Author(s): anonymous
Date of publication: October 1913
Volume number: 8
Issue number: 8
Pagination: 227-32 (excerpt below includes only page 227)

 
Citation
“Observations and Comments.” Mother Earth Oct. 1913 v8n8: pp. 227-32.
 
Transcription
excerpt
 
Keywords
McKinley assassination (personal response: anarchists); Leon Czolgosz; society (criticism).
 
Named persons
Leon Czolgosz; William McKinley.
 
Document

 

Observations and Comments [excerpt]

IT is twelve years since the rocket of iron—Leon Czolgosz—burst through the air, and flashed through the country the message of the Better Day.
     It was Leon Czolgosz, an American youth of Polish extraction, whose soul rose in rebellion against the indignities and miseries heaped upon the people. He sought to alleviate the great suffering of his fellowmen; he hoped to find relief for them by this means and that. But he met only with indifference, hypocrisy and corruption.
     He registered his final protest by attacking William McKinley. Not the man McKinley, but the chief magistrate of the land, the official head of the inflated and overbearing plutocracy.
     The Nation, incited by the bloodhounds of the capitalistic press, seemed to go mad in a blind fury of hatred and persecution of the Anarchists.

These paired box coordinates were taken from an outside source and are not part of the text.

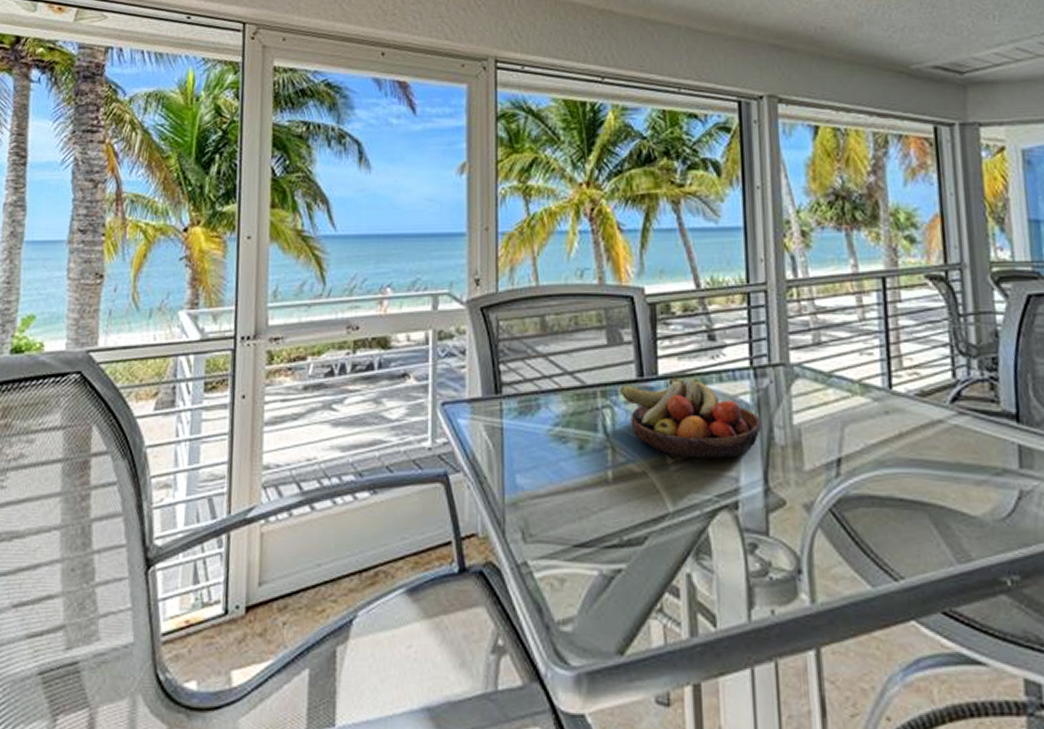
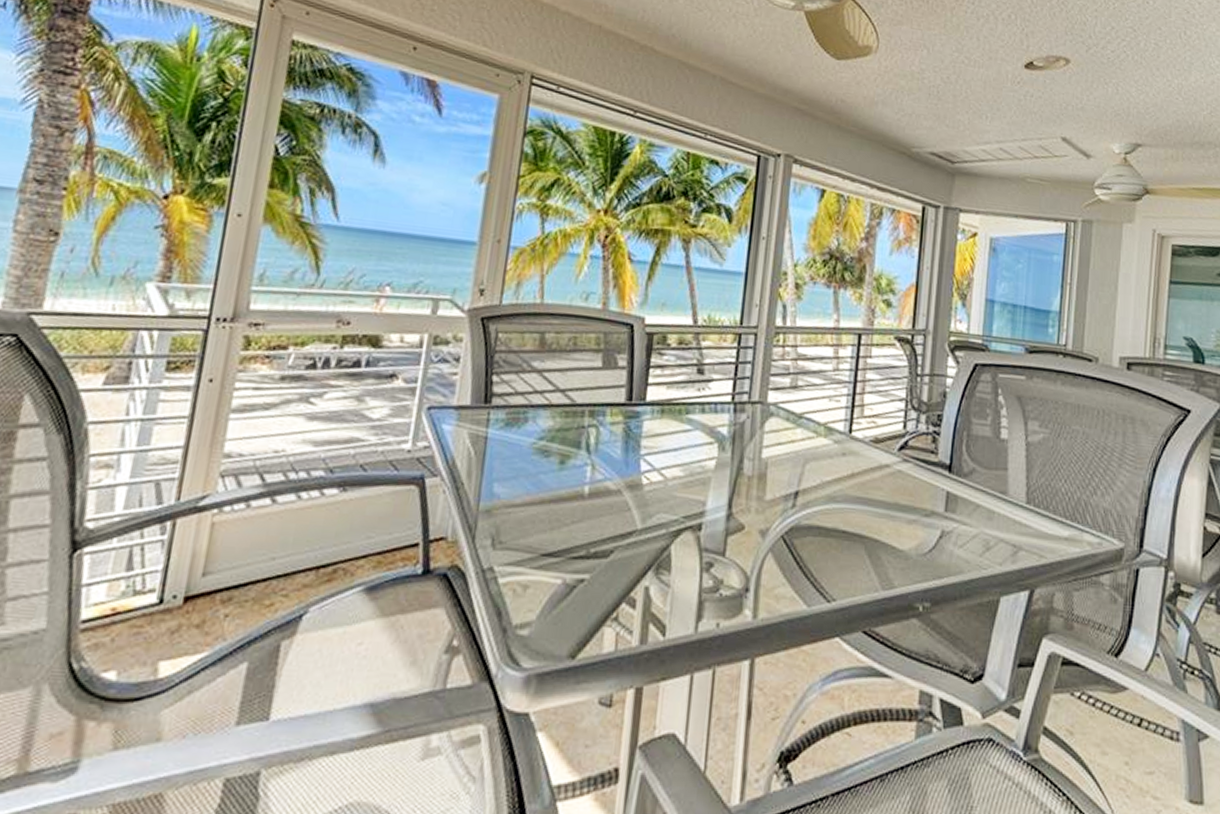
fruit bowl: present [620,377,762,458] -> none [608,404,734,483]

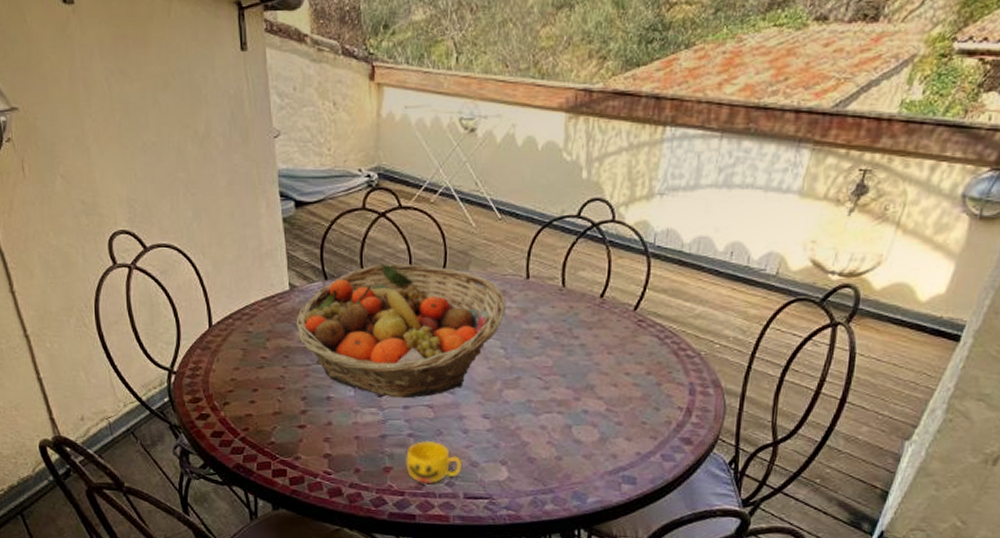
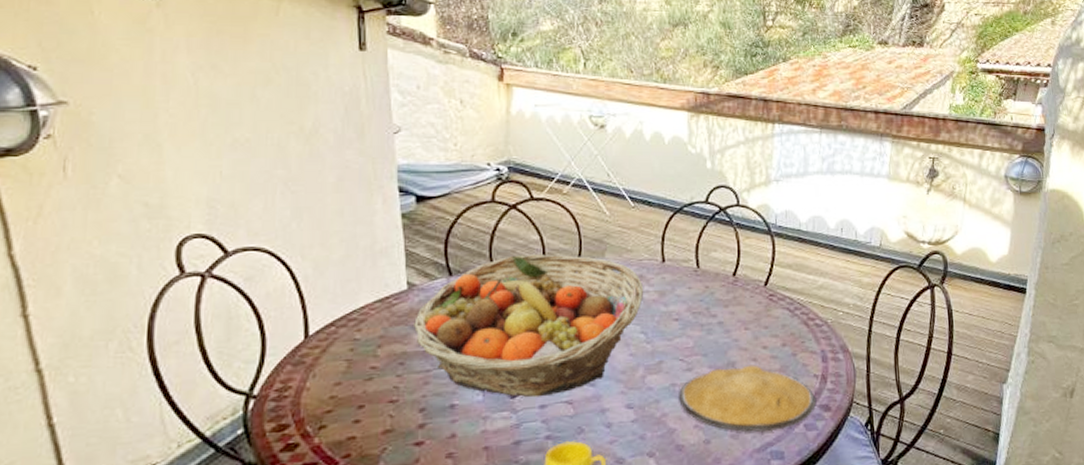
plate: none [534,390,676,457] -> present [679,365,815,432]

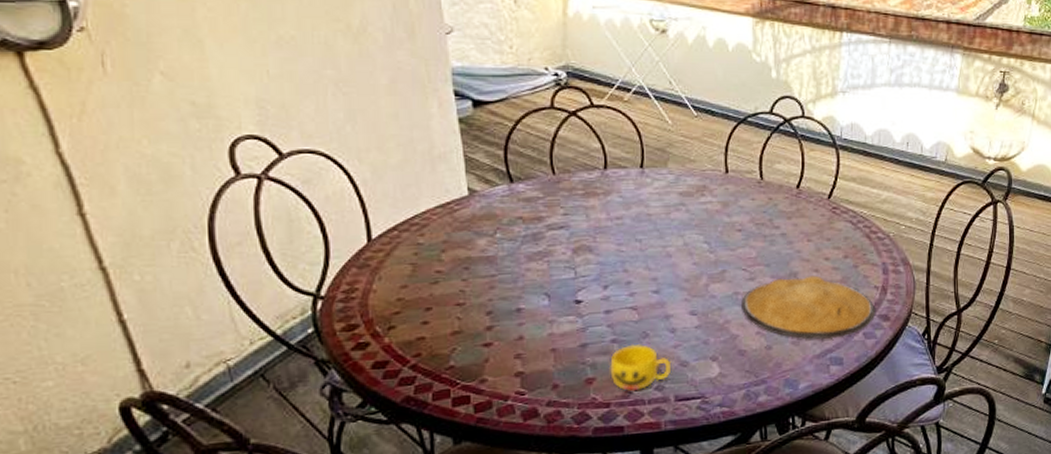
fruit basket: present [412,254,644,398] -> none [475,163,707,303]

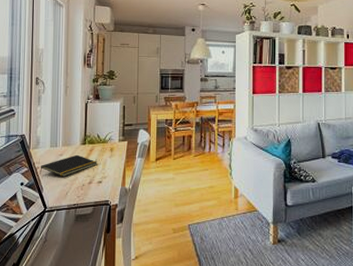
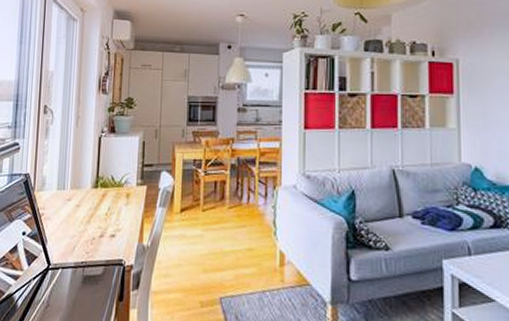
notepad: present [40,154,98,177] -> none [44,200,111,227]

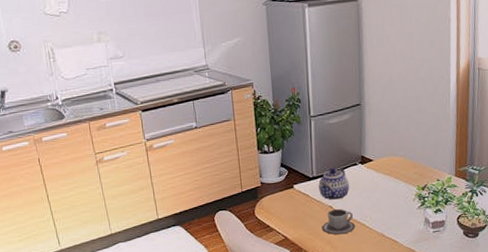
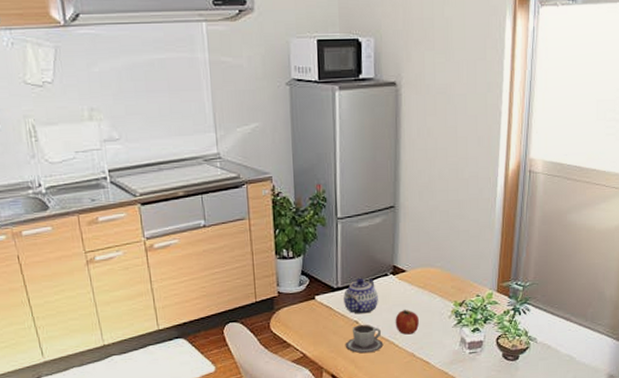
fruit: none [365,195,387,217] -> present [395,310,419,335]

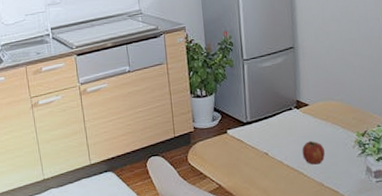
teapot: present [344,277,378,314] -> none [253,112,285,146]
cup: present [345,324,384,354] -> none [257,155,293,184]

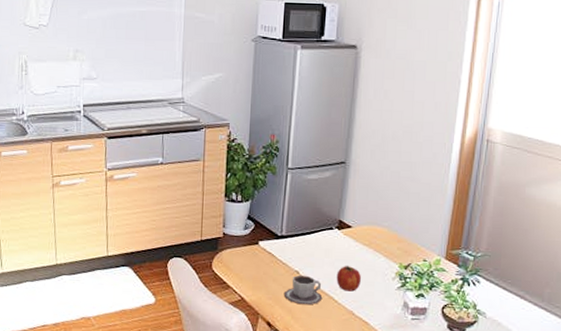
cup: none [257,155,293,184] -> present [283,274,323,305]

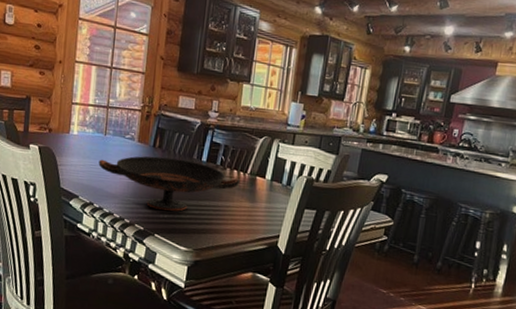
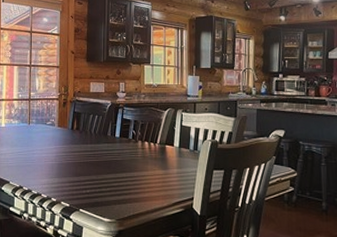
decorative bowl: present [98,156,241,212] -> none [25,138,152,187]

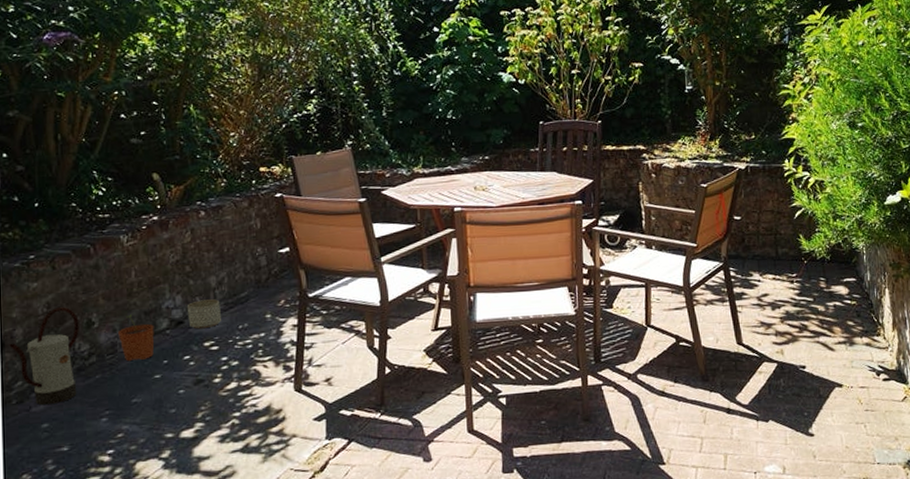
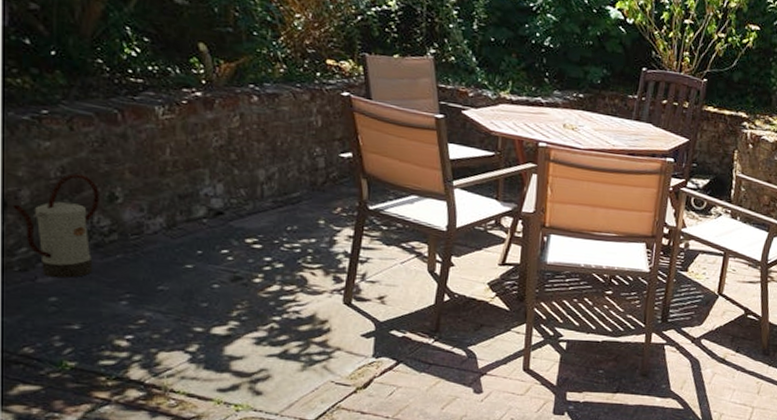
plant pot: present [118,315,155,362] -> none [146,195,189,246]
planter: present [186,299,222,329] -> none [228,192,269,224]

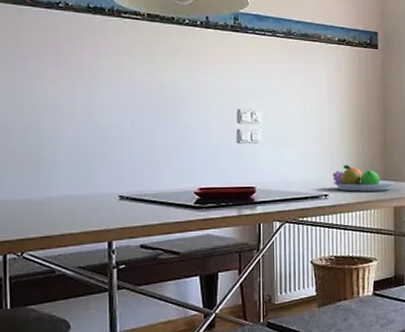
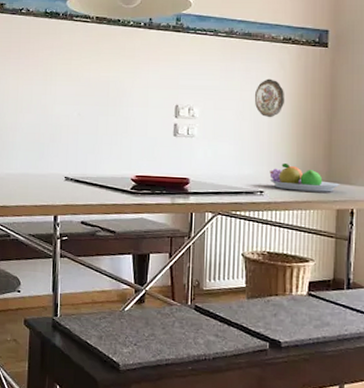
decorative plate: none [314,80,343,120] -> present [254,78,285,118]

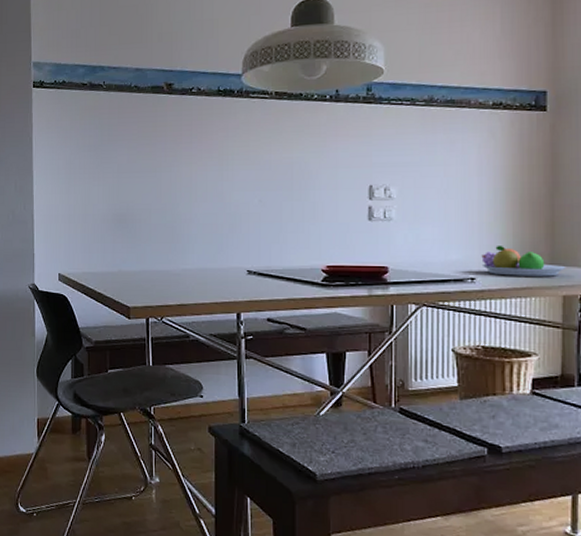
decorative plate: present [254,78,285,118] -> none [460,150,497,195]

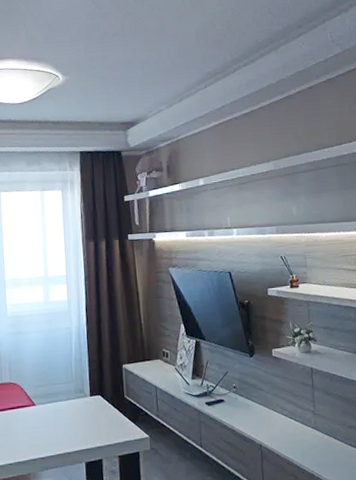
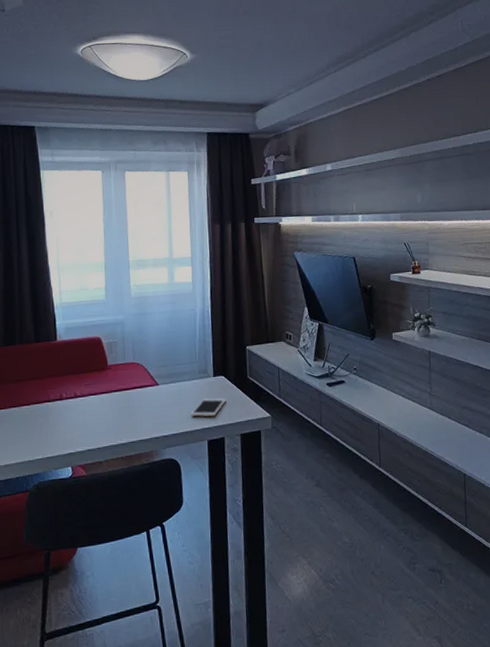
cell phone: none [68,418,103,438] -> present [191,398,226,417]

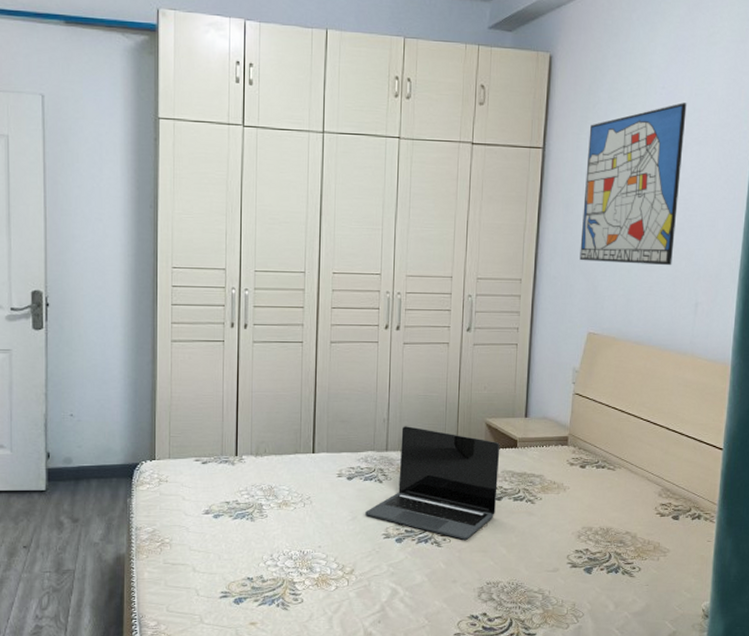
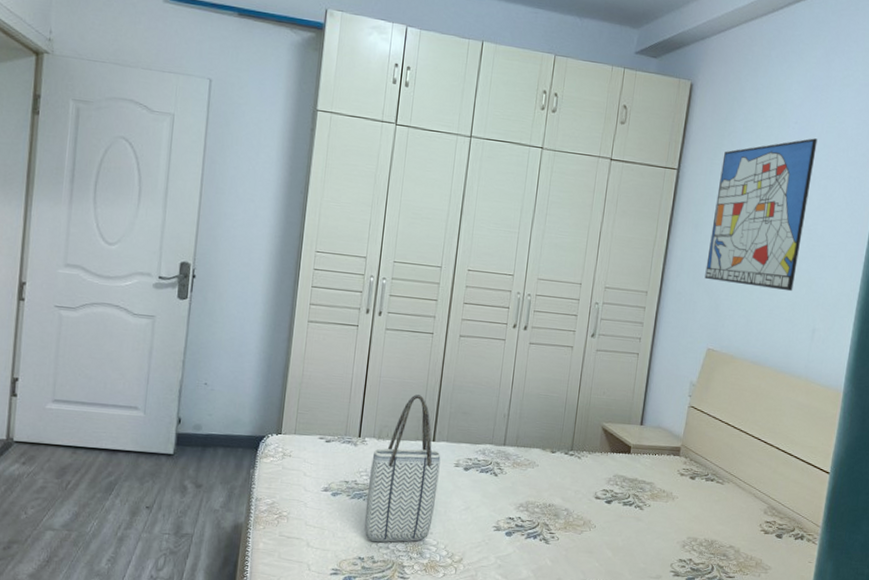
tote bag: none [249,407,322,560] -> present [364,394,441,542]
laptop: present [365,426,500,540] -> none [478,423,615,539]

Even the radicals, with few exceptions, became to such an extent perverted by the popular madness, that they entirely failed to grasp the wide significance of Leon’s deed.
     The poor boy, misunderstood and forsaken, was quickly set upon by the vultures of the law and was literally devoured without much pretence of even the form of justice.
     Twelve years have passed since. And now even the simplest intelligence is beginning to realize that our whole social structure is based upon the very infamy and rottenness which the act of Czolgosz aimed to point out.
     The dead cannot be brought to life. But it is being increasingly understood that Leon Czolgosz was of that idealist calibre which our perverted society forever nails to the cross. But even if the present is blind, the future will know to honor the Czolgoszes with the martyred pioneers of a freer, nobler humanity.